ConvertXMLToDocuments

Many systems can output data in XML format. The ConvertXMLToDocuments processor automatically detects any FlowFile that represents an XML file and attempts to parse the XML into IDOL documents. The processor produces a new FlowFile for each IDOL document.

TIP: To be parsed successfully, the input XML must conform to the standard IDOL document structure (the same format as created by the WriteDocument processor when you choose XML format).

Properties

Name Default Value Description
IDOL License Service  

An IdolLicenseServiceImpl that provides a way to communicate with an IDOL License Server.

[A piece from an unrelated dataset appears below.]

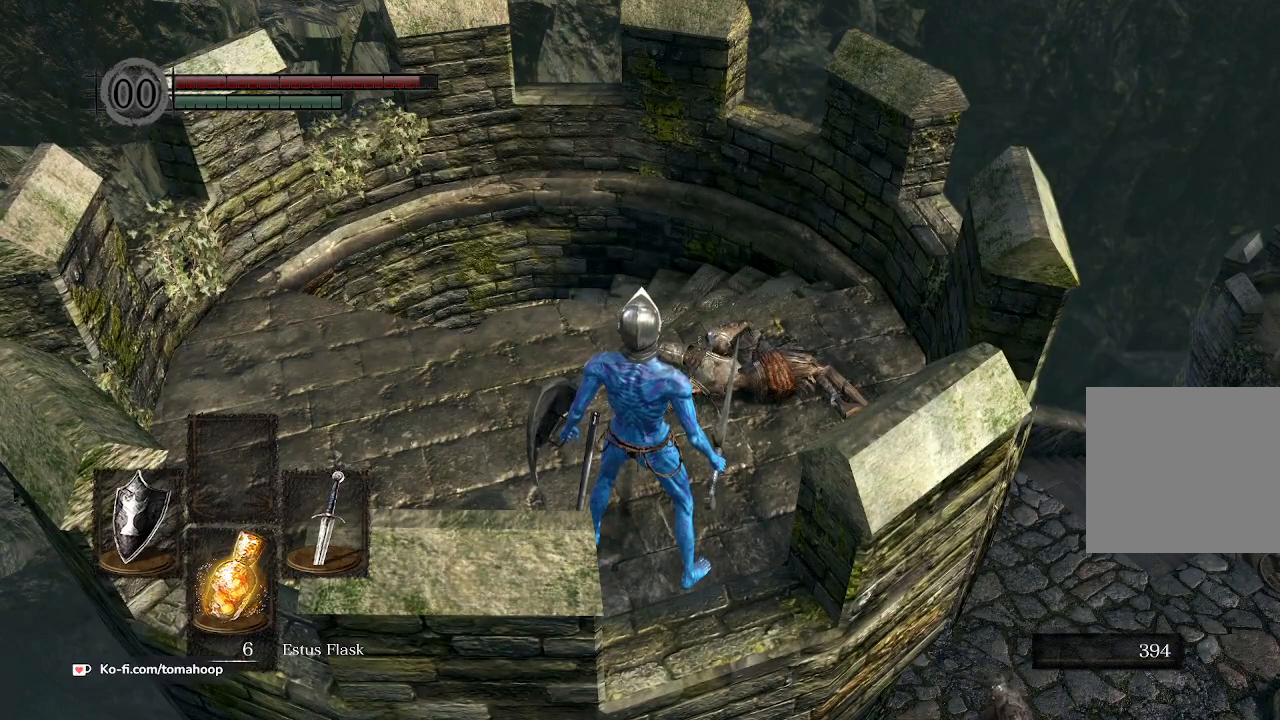
{"buttons": [], "left_stick": "center", "right_stick": "center", "events": []}
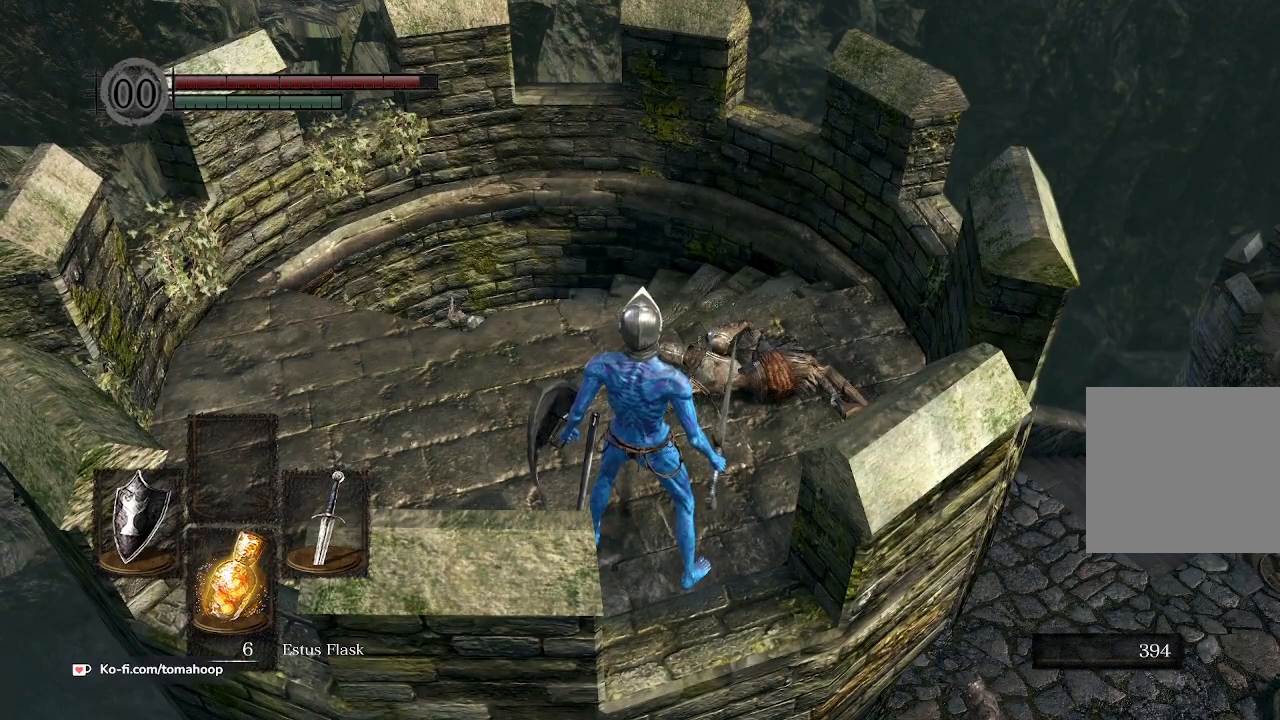
{"buttons": [], "left_stick": "center", "right_stick": "center", "events": []}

Document Registry Service   A DocumentRegistryServiceImpl controller service that manages and updates a document registry database. This ensures that documents are indexed in the correct order.
Commit Batch Size 100 The processor outputs documents in batches to limit memory use and allow subsequent tasks to begin processing the documents sooner. This property specifies the maximum batch size.
Content Paths "DRECONTENT" A comma-separated list of possible paths to a node that contains the document content. Specify the paths relative to the node identified by "Document Root Paths". Use a forward slash (/) to represent levels in the XML hierarchy. If multiple content nodes are identified for a single document, a document is produced with multiple sections.
Document Root Paths "DOCUMENT" A comma-separated list of paths to nodes that contain a single document. Specify the paths relative to the root of the XML. Use a forward slash (/) to represent levels in the XML hierarchy. Any elements contained within the specified node are added to the document as metadata.
Fail If Document Has No Reference True Specifies whether to fail XML parsing when a document parsed from the XML does not have a reference field (as defined by the "Reference Paths" property). When you set this property to FALSE and no reference field is found, the document will have an empty reference.
Include Root Path False A Boolean value that specifies whether to include the node specified by "Document Root Paths" in the document. You might set this property to TRUE if your root node has attributes that you need to include in the document.
Max Documents   The maximum number of documents to create from an XML file. The processor stops parsing the XML file after this number of documents have been created.
Maximum File Size In Memory 1073741824 The maximum size of an XML file to load into memory for parsing, in bytes. Files larger than this size are parsed using file streams, which is less memory intensive, but slower.
Reference Paths "DREREFERENCE" A comma-separated list of possible paths to a node that contains the document reference. Specify the paths relative to the node identified by "Document Root Paths". Use a forward slash (/) to represent levels in the XML hierarchy. The XML for each document must contain exactly one node that matches one of the specified paths.

Relationships

Name Description
extracted New FlowFiles for individual IDOL documents that were extracted from an XML file.
failure Original FlowFiles that represent an XML file but from which there were XML parsing errors.
processed Original FlowFiles that represent an XML file and were parsed successfully. Original FlowFiles are routed to this relationship when they contain valid IDOL documents in XML format.
unprocessed Original FlowFiles that do not represent an XML file.